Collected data
-------------------------
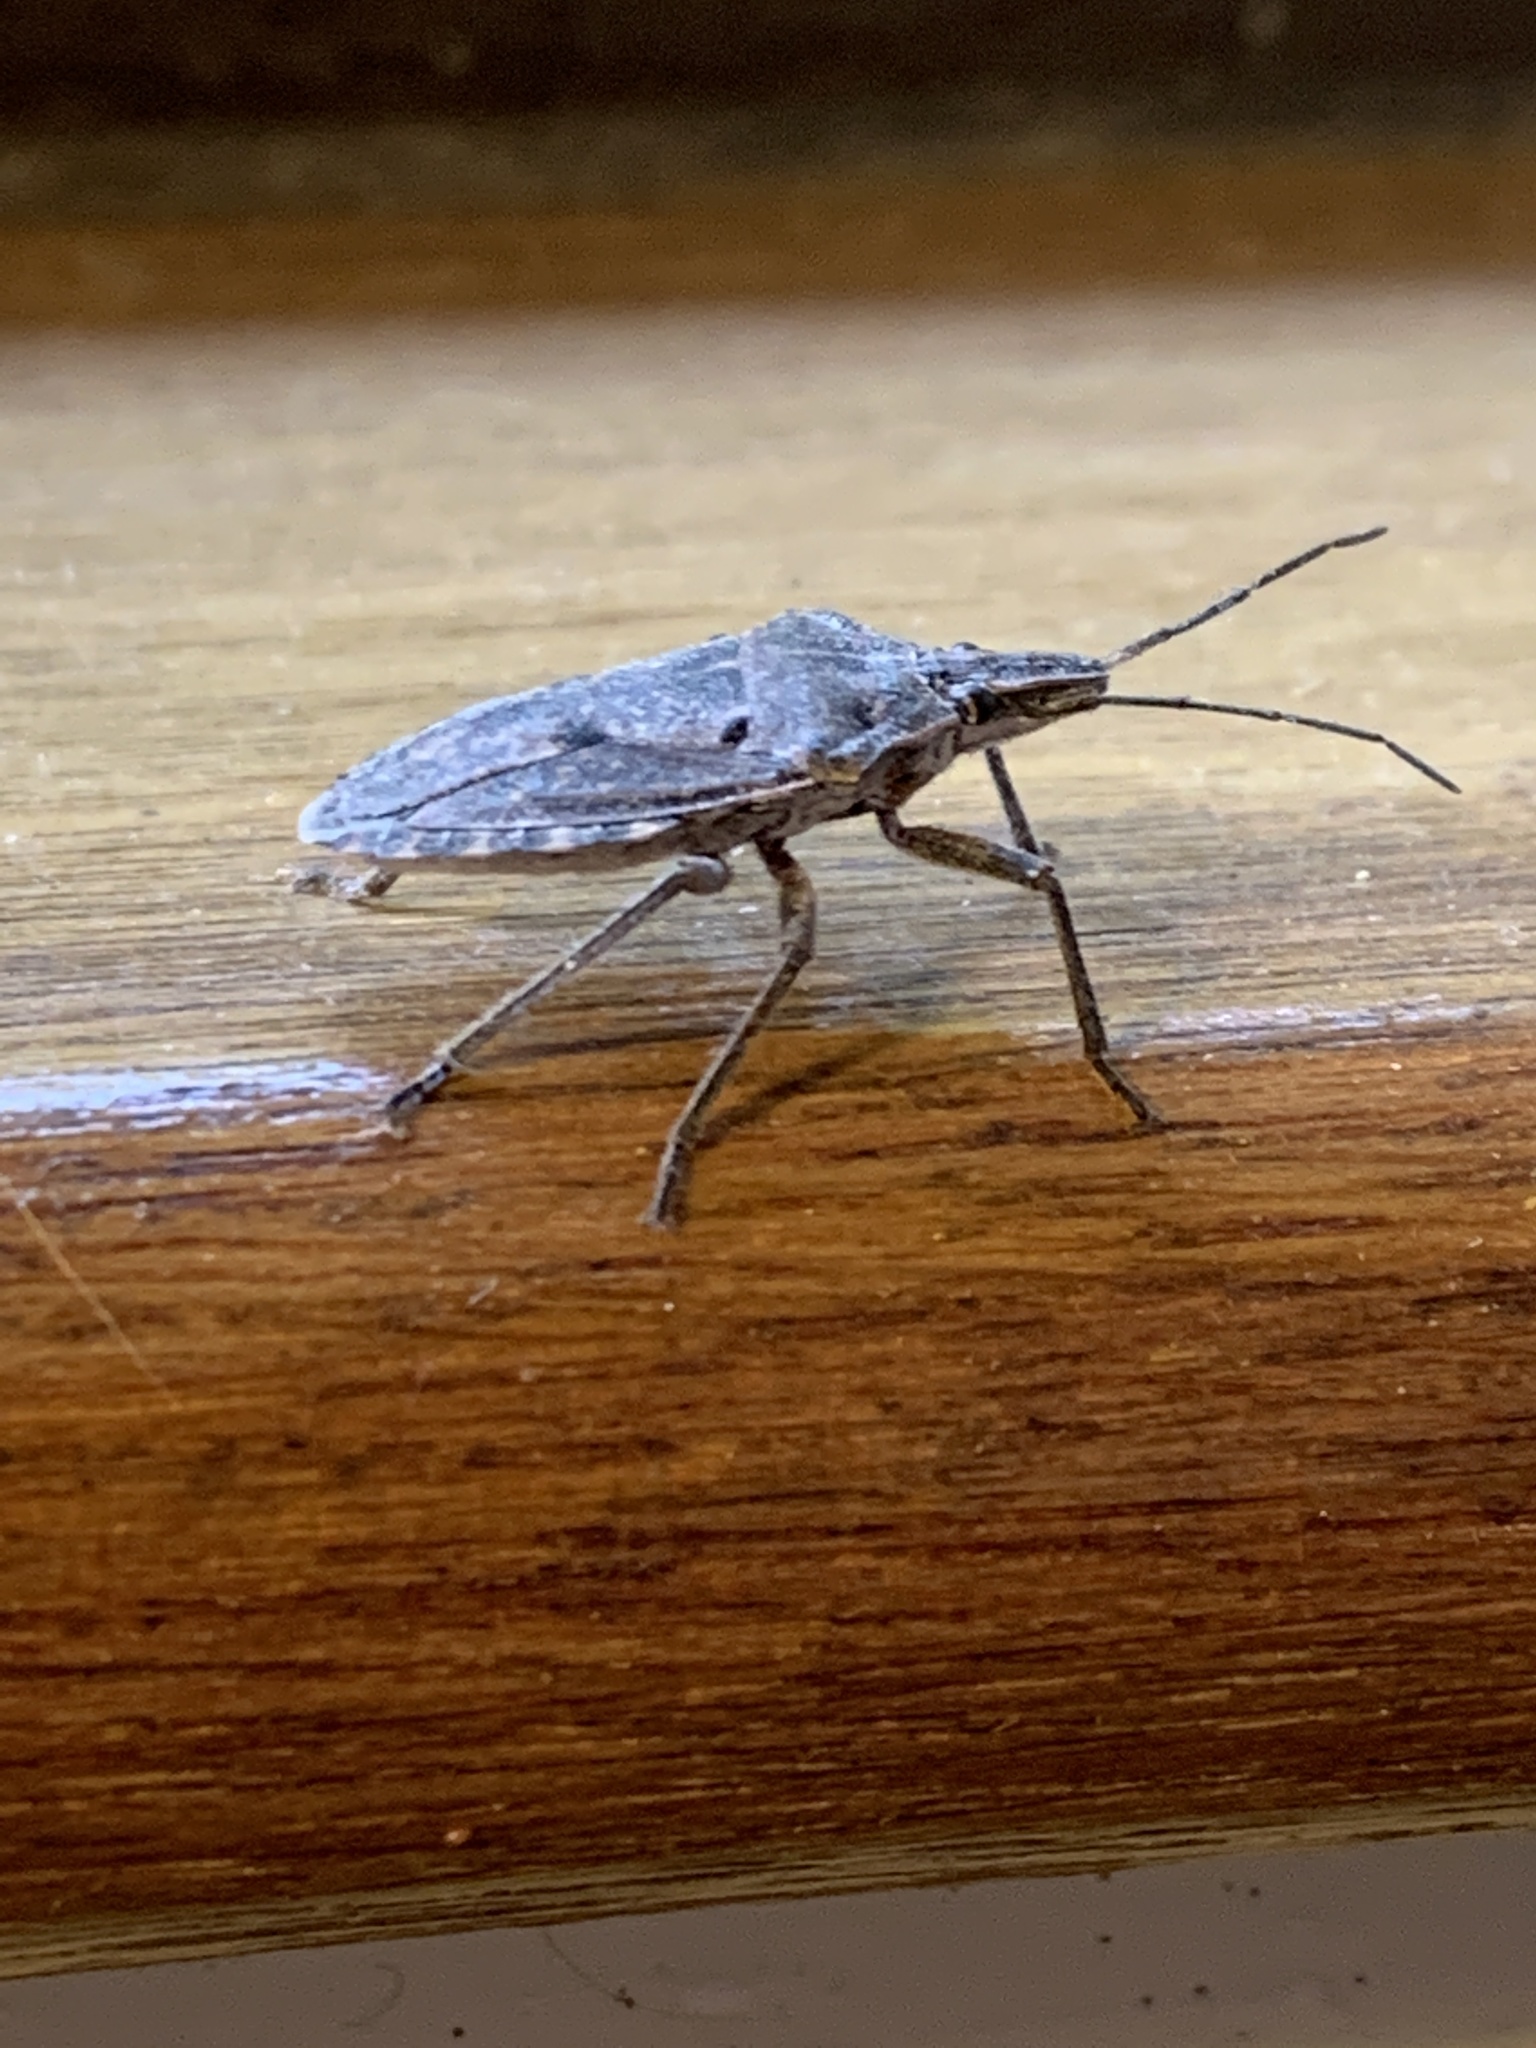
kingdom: Animalia
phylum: Arthropoda
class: Insecta
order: Hemiptera
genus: Peltasticus
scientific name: Peltasticus
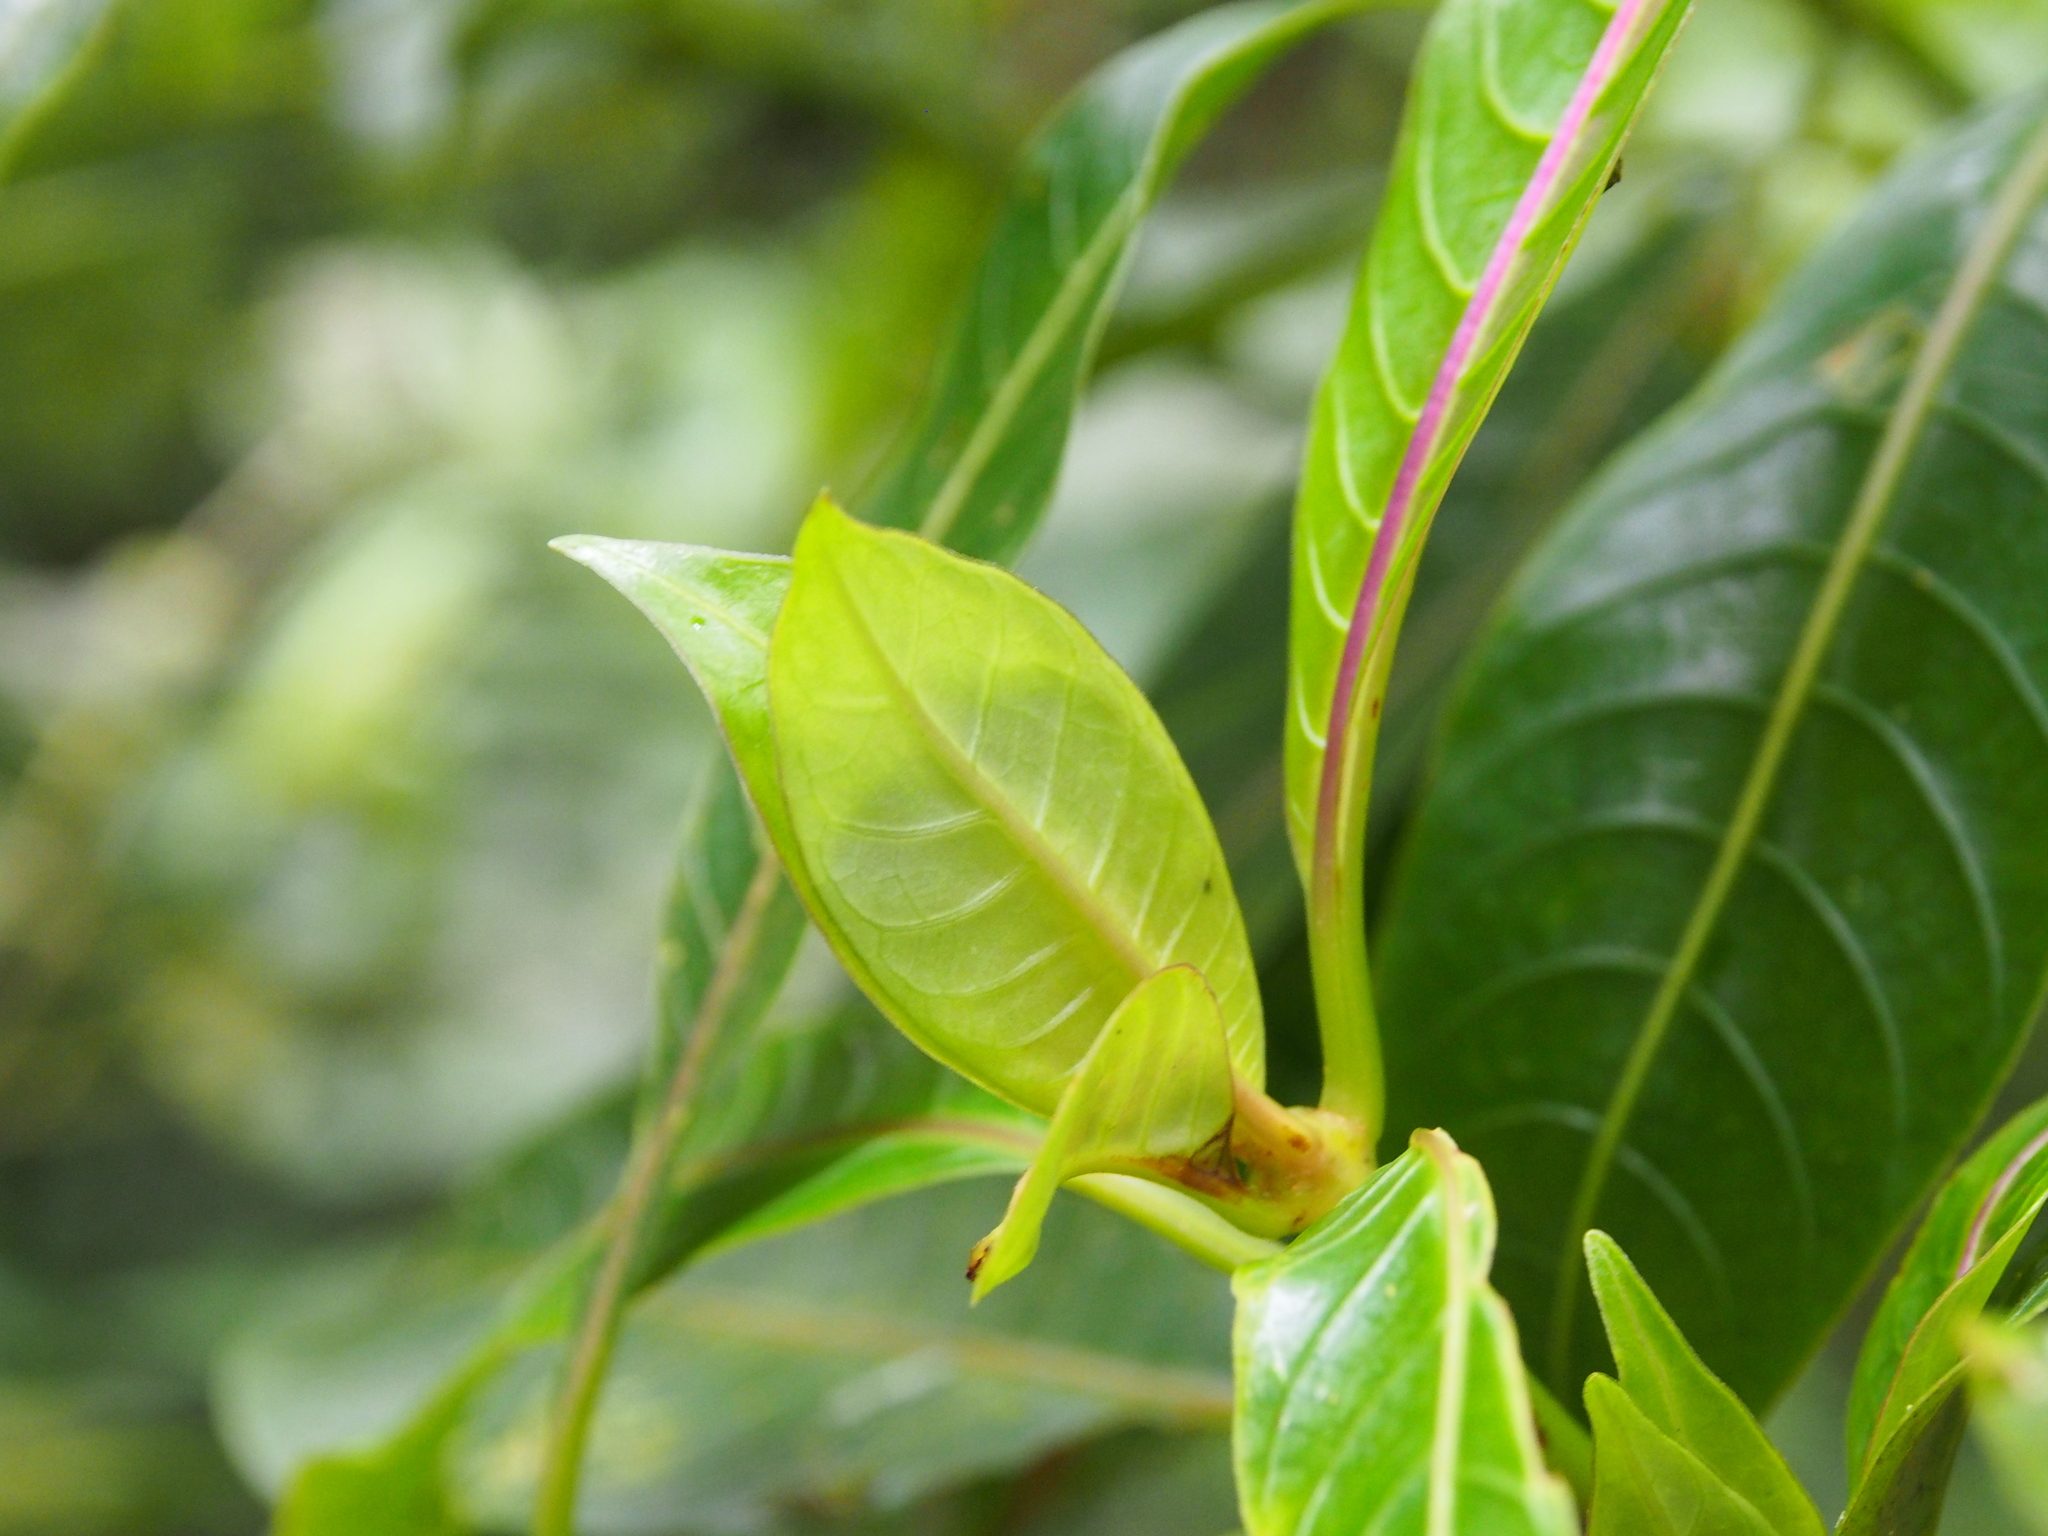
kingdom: Plantae
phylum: Tracheophyta
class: Magnoliopsida
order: Gentianales
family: Rubiaceae
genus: Palicourea
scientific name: Palicourea elata
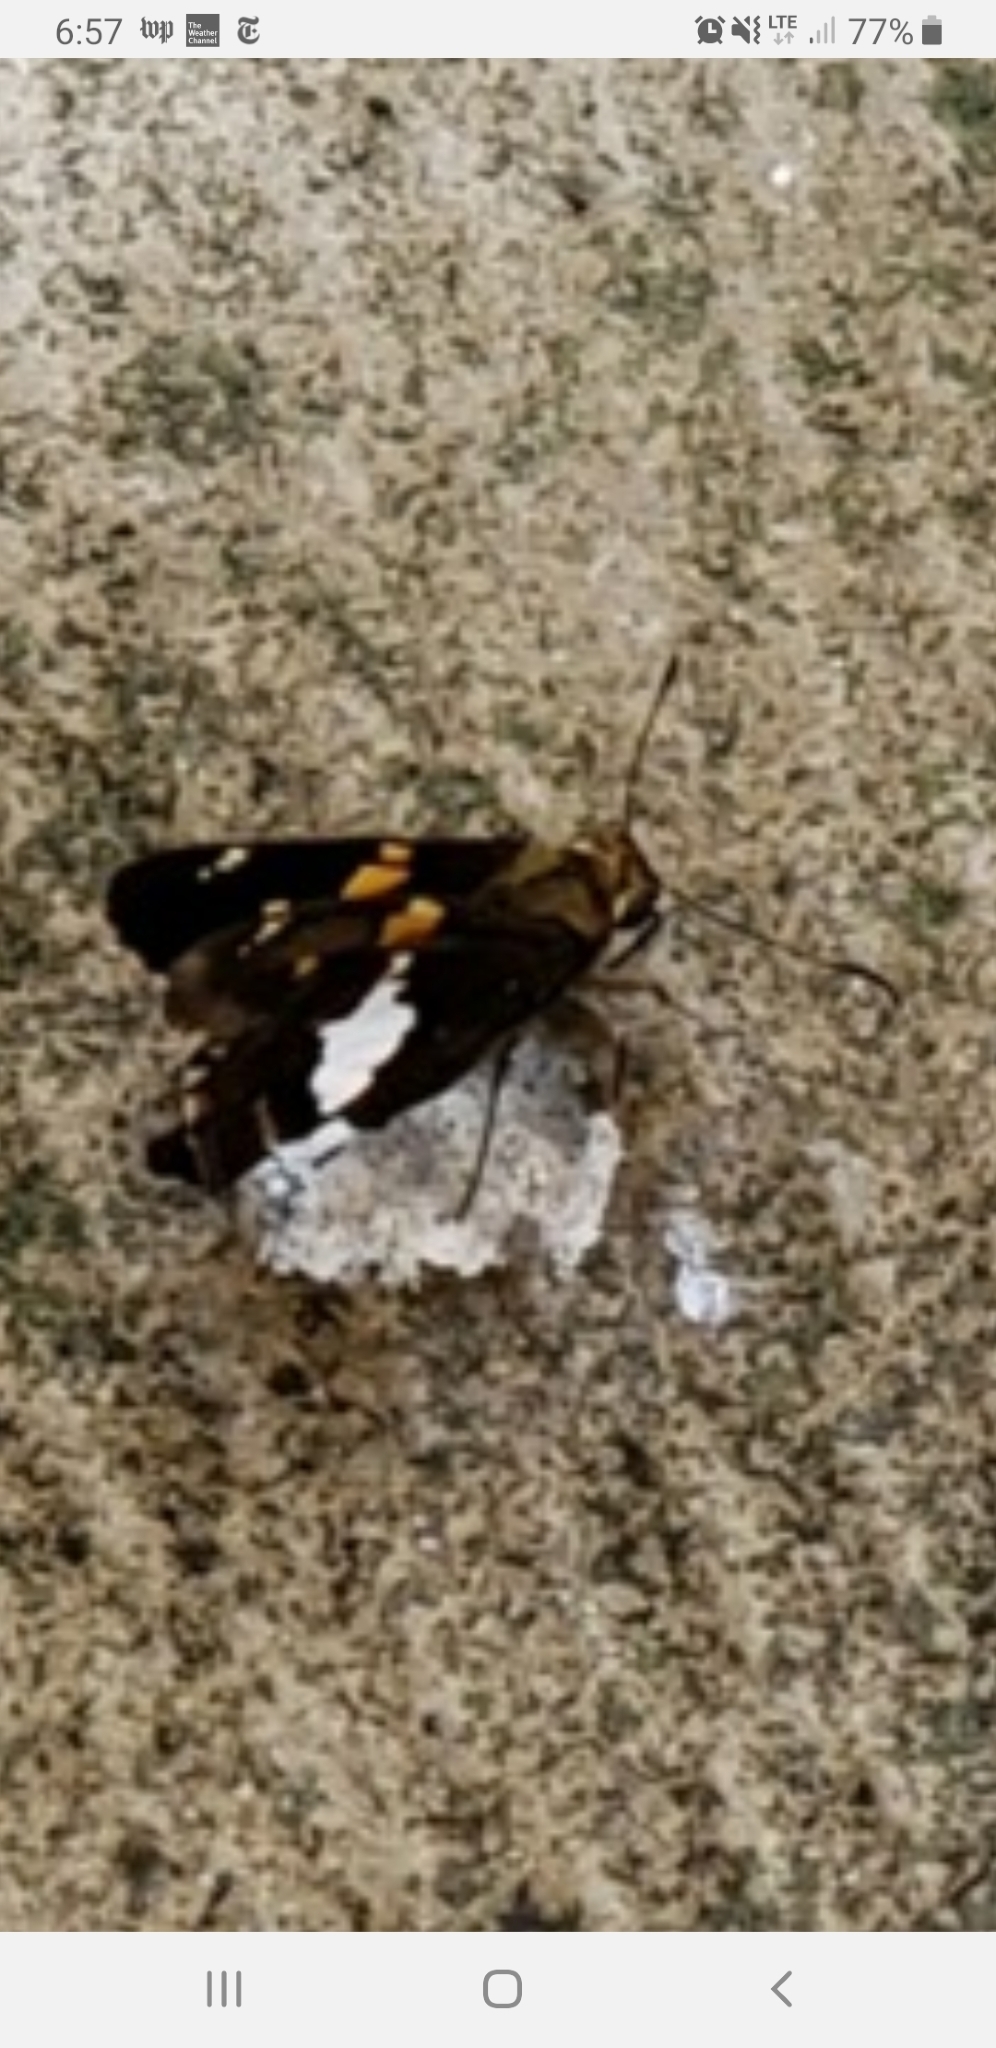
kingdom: Animalia
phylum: Arthropoda
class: Insecta
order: Lepidoptera
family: Hesperiidae
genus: Epargyreus
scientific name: Epargyreus clarus
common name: Silver-spotted skipper
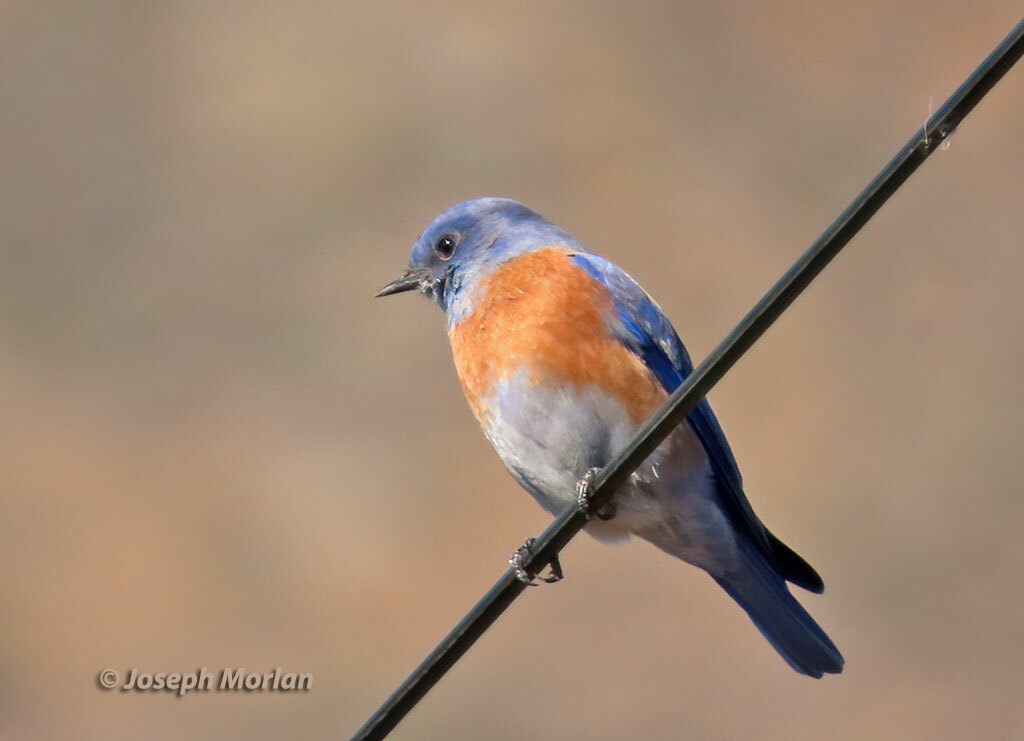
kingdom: Animalia
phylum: Chordata
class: Aves
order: Passeriformes
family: Turdidae
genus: Sialia
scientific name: Sialia mexicana
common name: Western bluebird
-------------------------
What to do:
Write out the lines of every item again, replacing "scientific name" with "taxon name" and keeping everything else the same. Omit the pictures from your answer.

Expected answer:
kingdom: Animalia
phylum: Arthropoda
class: Insecta
order: Hemiptera
genus: Peltasticus
taxon name: Peltasticus
kingdom: Plantae
phylum: Tracheophyta
class: Magnoliopsida
order: Gentianales
family: Rubiaceae
genus: Palicourea
taxon name: Palicourea elata
kingdom: Animalia
phylum: Arthropoda
class: Insecta
order: Lepidoptera
family: Hesperiidae
genus: Epargyreus
taxon name: Epargyreus clarus
common name: Silver-spotted skipper
kingdom: Animalia
phylum: Chordata
class: Aves
order: Passeriformes
family: Turdidae
genus: Sialia
taxon name: Sialia mexicana
common name: Western bluebird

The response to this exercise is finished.